China's larger cities have clearly packed a more powerful economic punch than smaller urban centers. MGI estimates that in 2007 only 14 cities had populations of more than 5 million and yet they accounted for 33 percent of China's GDP. Large cities have also disproportionately attracted investment and skilled workers. One quarter of Shanghai's work force has college degrees.
Public spending overall would be somewhat lower as a share of GDP in concentrated urbanization than in dispersed growth. Energy usage would be 20 percent more efficient. The loss of arable land would be limited to some 7 to 8 percent compared with more than 20 percent in dispersed urbanization, where cities tend to expand "horizontally." Carbon emissions would be substantially lower as denser cities mitigate carbon output—and while pollution in individual cities might be higher, dealing with it is more practical on a large scale than if the problem is dispersed nationwide.
Beijing has many policy options if it were to decide to move in this direction. It could enforce even tighter restrictions on land acquisition by cities, slowing the growth of less-developed urban centers and favoring dense urban development in large cities; it could promote infrastructure projects including roads, refineries and ports centered on super-cities and city clusters, and it could grant more autonomy to larger cities, allowing them greater flexibility to set their own policies.
Outside observers may be skeptical about the prospect of many huge, densely packed Chinese cities. Will China spawn a new generation of cities tarnished by slums and social deprivation that we see elsewhere? Or can China manage its demographic phenomenon effectively and create a new generation of world-class modern cities to rival, say, New York or Tokyo?
The difference between the two will be effective management. Mayors will need to think more strategically and put urban productivity at the core of their thinking—focusing on the quality of urbanization rather than supporting GDP growth at any cost. Even if urbanization proceeds on its current course, China should meet its ambitious new target of quadrupling per capita GDP by 2020. But by putting urban productivity at the core of their thinking, China's urban developers will deliver much greater improvements in the quality of life of its citizens.
Some cities such as Wuhan, Qingdao and Hangzhou are already showing the way, pioneering innovative approaches to boosting the efficiency of public-service delivery, developing talent sometimes in conjunction with the private sector and experimenting with new antipollution and anticongestion measures.

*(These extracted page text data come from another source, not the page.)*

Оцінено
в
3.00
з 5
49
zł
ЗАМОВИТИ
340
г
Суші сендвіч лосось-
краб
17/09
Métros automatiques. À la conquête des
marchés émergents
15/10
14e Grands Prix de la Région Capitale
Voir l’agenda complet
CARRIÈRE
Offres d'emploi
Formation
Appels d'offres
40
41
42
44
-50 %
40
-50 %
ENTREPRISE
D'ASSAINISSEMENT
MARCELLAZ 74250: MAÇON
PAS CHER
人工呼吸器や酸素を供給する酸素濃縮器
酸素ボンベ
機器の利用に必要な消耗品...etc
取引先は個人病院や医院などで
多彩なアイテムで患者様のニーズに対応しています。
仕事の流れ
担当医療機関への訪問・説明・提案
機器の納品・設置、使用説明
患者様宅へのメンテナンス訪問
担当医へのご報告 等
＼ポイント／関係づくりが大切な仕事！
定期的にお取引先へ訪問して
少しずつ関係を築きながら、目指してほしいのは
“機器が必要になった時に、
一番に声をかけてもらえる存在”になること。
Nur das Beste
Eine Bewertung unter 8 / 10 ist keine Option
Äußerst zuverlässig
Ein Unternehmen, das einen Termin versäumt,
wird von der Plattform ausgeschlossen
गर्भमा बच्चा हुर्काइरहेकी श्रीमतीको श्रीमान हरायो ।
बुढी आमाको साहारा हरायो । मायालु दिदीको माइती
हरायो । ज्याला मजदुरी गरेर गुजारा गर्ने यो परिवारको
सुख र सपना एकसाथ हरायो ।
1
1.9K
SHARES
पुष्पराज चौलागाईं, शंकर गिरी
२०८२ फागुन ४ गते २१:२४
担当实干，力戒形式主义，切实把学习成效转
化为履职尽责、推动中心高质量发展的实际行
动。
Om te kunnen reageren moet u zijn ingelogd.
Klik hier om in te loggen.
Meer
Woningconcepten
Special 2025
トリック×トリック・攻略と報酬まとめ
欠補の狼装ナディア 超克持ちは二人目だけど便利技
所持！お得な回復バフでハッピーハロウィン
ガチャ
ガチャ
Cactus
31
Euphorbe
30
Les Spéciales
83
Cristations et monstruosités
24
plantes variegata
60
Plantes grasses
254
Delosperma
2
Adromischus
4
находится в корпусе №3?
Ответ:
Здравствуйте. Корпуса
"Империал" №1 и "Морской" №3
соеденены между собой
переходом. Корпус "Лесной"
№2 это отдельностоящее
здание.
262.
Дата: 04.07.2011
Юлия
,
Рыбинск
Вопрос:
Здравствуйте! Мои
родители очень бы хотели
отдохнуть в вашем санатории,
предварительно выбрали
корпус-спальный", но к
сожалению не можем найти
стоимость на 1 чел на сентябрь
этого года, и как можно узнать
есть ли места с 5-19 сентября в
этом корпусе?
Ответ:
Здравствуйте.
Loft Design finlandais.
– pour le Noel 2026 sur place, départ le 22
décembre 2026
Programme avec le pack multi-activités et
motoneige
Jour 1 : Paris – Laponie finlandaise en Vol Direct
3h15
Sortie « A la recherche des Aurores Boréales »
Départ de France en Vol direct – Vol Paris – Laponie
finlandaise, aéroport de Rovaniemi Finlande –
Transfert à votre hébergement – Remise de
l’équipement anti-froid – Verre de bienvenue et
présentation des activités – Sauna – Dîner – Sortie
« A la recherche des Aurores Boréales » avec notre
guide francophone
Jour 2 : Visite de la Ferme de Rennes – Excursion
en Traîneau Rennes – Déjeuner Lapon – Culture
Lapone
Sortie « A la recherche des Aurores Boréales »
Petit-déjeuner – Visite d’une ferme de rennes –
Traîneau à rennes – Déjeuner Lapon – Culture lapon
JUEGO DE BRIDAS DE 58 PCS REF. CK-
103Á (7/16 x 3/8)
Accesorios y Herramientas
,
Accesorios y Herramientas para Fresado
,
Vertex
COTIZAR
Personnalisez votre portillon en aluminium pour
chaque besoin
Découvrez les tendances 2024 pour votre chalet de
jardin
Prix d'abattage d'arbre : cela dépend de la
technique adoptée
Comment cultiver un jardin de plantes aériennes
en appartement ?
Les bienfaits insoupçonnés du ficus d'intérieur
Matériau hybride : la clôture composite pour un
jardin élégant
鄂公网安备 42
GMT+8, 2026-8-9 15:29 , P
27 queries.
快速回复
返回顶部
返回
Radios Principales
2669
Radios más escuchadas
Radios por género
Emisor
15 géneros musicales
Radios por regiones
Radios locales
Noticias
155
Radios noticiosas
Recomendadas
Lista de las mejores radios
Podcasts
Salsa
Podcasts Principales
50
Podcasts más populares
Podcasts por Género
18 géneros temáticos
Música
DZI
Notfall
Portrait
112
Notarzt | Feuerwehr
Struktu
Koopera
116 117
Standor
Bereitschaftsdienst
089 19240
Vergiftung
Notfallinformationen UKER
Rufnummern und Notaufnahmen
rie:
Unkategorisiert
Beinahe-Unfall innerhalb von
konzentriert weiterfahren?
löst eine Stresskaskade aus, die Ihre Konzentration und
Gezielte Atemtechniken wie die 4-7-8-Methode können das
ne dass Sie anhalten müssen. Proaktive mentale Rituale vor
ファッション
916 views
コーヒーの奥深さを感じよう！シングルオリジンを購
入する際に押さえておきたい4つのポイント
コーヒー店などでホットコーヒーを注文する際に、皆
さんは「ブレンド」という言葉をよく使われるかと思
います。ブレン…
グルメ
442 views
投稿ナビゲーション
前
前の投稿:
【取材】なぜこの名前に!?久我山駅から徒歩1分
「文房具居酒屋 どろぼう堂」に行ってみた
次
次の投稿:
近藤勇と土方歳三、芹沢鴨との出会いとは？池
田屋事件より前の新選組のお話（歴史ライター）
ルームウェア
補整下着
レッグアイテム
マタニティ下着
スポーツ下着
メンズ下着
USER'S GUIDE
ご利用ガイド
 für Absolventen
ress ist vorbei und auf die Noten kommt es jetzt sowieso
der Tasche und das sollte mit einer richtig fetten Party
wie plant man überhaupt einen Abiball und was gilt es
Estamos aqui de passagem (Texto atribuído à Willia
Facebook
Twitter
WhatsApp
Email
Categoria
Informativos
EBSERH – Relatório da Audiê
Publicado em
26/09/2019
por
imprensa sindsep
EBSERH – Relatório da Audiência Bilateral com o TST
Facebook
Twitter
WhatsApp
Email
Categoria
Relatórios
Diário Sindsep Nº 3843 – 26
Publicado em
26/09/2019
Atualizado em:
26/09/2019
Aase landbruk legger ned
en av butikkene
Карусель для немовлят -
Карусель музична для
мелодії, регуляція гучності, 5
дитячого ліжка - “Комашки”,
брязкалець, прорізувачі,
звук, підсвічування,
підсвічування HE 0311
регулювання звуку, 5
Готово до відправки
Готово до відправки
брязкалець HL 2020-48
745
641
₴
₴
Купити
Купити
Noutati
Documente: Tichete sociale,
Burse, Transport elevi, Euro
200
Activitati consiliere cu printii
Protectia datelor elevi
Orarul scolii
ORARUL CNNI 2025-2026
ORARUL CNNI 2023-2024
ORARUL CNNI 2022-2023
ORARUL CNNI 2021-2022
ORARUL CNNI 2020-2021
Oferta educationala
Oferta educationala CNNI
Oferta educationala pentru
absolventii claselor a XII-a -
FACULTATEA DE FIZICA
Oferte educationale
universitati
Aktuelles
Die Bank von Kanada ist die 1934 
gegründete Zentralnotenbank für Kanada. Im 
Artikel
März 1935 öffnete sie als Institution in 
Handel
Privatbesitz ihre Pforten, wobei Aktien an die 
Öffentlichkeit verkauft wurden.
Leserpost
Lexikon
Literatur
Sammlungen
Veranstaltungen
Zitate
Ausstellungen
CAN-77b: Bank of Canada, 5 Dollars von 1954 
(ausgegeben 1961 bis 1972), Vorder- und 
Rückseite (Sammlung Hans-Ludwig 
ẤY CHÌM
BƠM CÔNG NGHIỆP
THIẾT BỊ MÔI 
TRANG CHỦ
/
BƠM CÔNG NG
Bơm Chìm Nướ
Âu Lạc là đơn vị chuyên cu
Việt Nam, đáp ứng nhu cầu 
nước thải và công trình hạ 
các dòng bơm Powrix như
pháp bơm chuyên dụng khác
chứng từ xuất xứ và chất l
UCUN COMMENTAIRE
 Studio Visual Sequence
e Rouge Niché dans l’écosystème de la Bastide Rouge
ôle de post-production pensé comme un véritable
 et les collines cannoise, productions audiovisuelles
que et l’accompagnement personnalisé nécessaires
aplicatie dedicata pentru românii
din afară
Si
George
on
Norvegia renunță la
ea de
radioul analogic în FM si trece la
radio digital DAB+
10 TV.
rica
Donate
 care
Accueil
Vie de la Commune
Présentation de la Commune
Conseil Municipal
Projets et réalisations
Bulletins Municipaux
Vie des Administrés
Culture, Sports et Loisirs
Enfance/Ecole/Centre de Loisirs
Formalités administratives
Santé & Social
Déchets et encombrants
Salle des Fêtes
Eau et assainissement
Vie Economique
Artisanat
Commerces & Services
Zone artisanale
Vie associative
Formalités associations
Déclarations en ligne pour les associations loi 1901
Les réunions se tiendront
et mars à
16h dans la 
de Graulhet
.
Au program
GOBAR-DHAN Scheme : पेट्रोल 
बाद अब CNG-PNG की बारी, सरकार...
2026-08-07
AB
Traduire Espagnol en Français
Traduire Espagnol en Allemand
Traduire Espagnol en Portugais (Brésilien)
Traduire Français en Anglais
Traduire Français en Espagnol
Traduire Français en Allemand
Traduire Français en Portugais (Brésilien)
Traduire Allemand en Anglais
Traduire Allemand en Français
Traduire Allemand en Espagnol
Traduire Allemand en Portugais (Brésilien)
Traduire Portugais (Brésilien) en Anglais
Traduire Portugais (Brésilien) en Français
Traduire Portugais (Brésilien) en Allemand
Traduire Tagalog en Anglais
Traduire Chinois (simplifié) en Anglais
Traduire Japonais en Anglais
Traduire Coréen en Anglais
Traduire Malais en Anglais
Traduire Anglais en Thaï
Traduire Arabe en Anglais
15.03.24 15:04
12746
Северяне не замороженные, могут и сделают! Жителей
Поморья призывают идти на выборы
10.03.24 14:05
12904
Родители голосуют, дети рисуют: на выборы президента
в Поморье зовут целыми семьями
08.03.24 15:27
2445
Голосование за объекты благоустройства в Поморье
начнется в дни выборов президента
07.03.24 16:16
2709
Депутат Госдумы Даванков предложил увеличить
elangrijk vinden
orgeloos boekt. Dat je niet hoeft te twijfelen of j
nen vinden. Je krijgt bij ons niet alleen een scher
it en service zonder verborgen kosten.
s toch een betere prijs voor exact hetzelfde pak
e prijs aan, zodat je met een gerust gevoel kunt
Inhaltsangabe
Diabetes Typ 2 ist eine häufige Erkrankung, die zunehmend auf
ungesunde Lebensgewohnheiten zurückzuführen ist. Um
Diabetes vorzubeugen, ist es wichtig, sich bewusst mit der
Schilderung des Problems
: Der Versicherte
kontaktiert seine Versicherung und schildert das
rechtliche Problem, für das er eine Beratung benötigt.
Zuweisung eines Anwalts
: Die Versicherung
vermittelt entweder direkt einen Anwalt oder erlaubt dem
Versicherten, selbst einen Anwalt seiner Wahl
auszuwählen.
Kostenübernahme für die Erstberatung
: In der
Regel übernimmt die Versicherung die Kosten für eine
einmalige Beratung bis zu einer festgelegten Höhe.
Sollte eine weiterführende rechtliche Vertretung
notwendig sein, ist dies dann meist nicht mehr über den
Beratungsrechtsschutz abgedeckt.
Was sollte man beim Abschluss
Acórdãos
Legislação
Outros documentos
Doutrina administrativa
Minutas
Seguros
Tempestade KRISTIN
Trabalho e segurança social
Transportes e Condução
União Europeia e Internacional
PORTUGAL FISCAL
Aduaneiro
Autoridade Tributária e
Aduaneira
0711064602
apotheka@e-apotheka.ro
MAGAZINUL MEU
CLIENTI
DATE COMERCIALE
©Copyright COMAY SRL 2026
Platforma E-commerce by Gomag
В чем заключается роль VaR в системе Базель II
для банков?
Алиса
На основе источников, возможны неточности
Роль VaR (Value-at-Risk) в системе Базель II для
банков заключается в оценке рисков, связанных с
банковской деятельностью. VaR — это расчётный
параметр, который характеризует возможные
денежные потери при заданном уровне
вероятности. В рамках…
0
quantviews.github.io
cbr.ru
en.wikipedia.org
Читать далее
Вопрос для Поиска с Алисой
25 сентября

China needs to replicate their successes across the nation and do so urgently because the pressures of urbanization will hit the most vulnerable—migrants and small cities—the hardest.
How China manages its transformation will not only shape the nation but exert a powerful influence around the globe. As the world watches China's progress, there is little doubt that the sheer scale of change is impressive. But the ingenuity of city managers, their efficient use of resources and a strategic approach centered on concentrated growth and urban productivity will be the yardsticks of long-term success.